DATA TO EXAMINE:
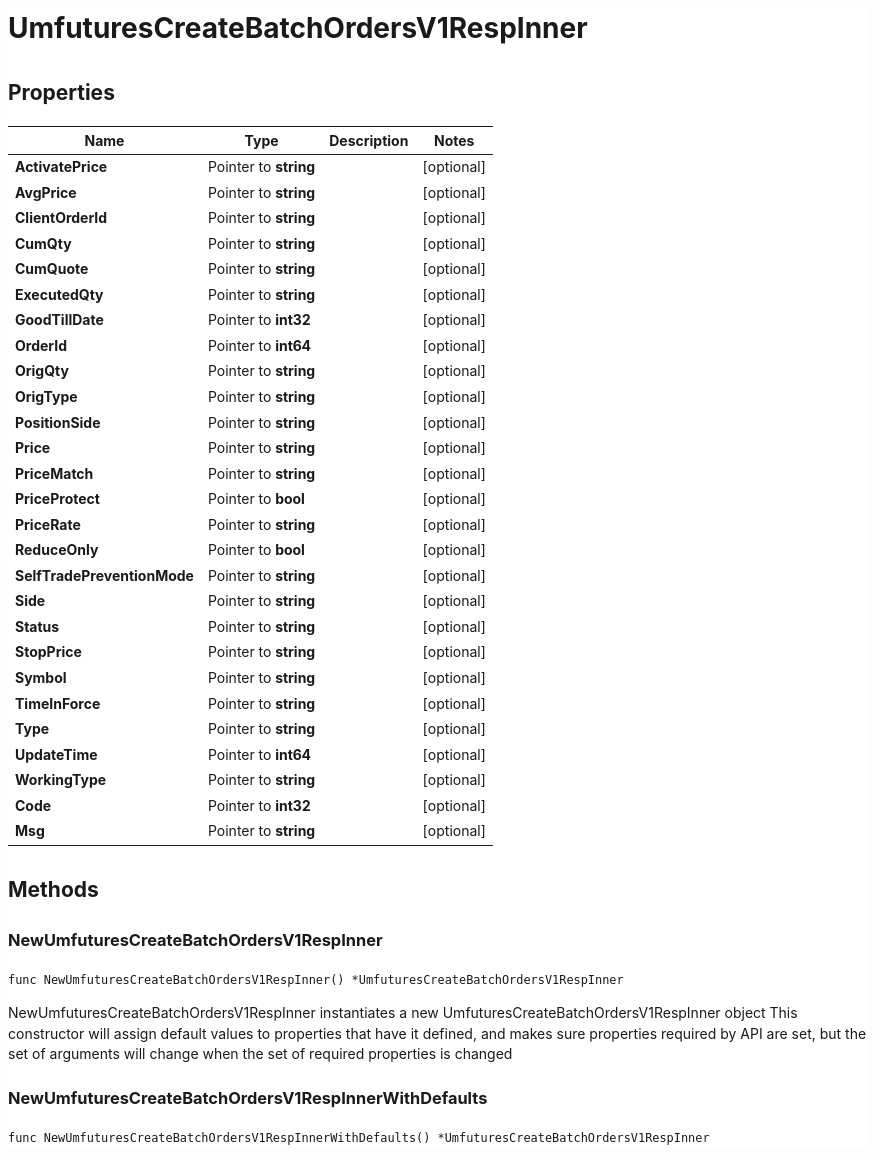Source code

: # UmfuturesCreateBatchOrdersV1RespInner

## Properties

Name | Type | Description | Notes
------------ | ------------- | ------------- | -------------
**ActivatePrice** | Pointer to **string** |  | [optional] 
**AvgPrice** | Pointer to **string** |  | [optional] 
**ClientOrderId** | Pointer to **string** |  | [optional] 
**CumQty** | Pointer to **string** |  | [optional] 
**CumQuote** | Pointer to **string** |  | [optional] 
**ExecutedQty** | Pointer to **string** |  | [optional] 
**GoodTillDate** | Pointer to **int32** |  | [optional] 
**OrderId** | Pointer to **int64** |  | [optional] 
**OrigQty** | Pointer to **string** |  | [optional] 
**OrigType** | Pointer to **string** |  | [optional] 
**PositionSide** | Pointer to **string** |  | [optional] 
**Price** | Pointer to **string** |  | [optional] 
**PriceMatch** | Pointer to **string** |  | [optional] 
**PriceProtect** | Pointer to **bool** |  | [optional] 
**PriceRate** | Pointer to **string** |  | [optional] 
**ReduceOnly** | Pointer to **bool** |  | [optional] 
**SelfTradePreventionMode** | Pointer to **string** |  | [optional] 
**Side** | Pointer to **string** |  | [optional] 
**Status** | Pointer to **string** |  | [optional] 
**StopPrice** | Pointer to **string** |  | [optional] 
**Symbol** | Pointer to **string** |  | [optional] 
**TimeInForce** | Pointer to **string** |  | [optional] 
**Type** | Pointer to **string** |  | [optional] 
**UpdateTime** | Pointer to **int64** |  | [optional] 
**WorkingType** | Pointer to **string** |  | [optional] 
**Code** | Pointer to **int32** |  | [optional] 
**Msg** | Pointer to **string** |  | [optional] 

## Methods

### NewUmfuturesCreateBatchOrdersV1RespInner

`func NewUmfuturesCreateBatchOrdersV1RespInner() *UmfuturesCreateBatchOrdersV1RespInner`

NewUmfuturesCreateBatchOrdersV1RespInner instantiates a new UmfuturesCreateBatchOrdersV1RespInner object
This constructor will assign default values to properties that have it defined,
and makes sure properties required by API are set, but the set of arguments
will change when the set of required properties is changed

### NewUmfuturesCreateBatchOrdersV1RespInnerWithDefaults

`func NewUmfuturesCreateBatchOrdersV1RespInnerWithDefaults() *UmfuturesCreateBatchOrdersV1RespInner`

WHAT THE EXERCISE ASKS: Copy every line in the data above that has the string "func" in it.

OUTPUT BELOW:
`func NewUmfuturesCreateBatchOrdersV1RespInner() *UmfuturesCreateBatchOrdersV1RespInner`
`func NewUmfuturesCreateBatchOrdersV1RespInnerWithDefaults() *UmfuturesCreateBatchOrdersV1RespInner`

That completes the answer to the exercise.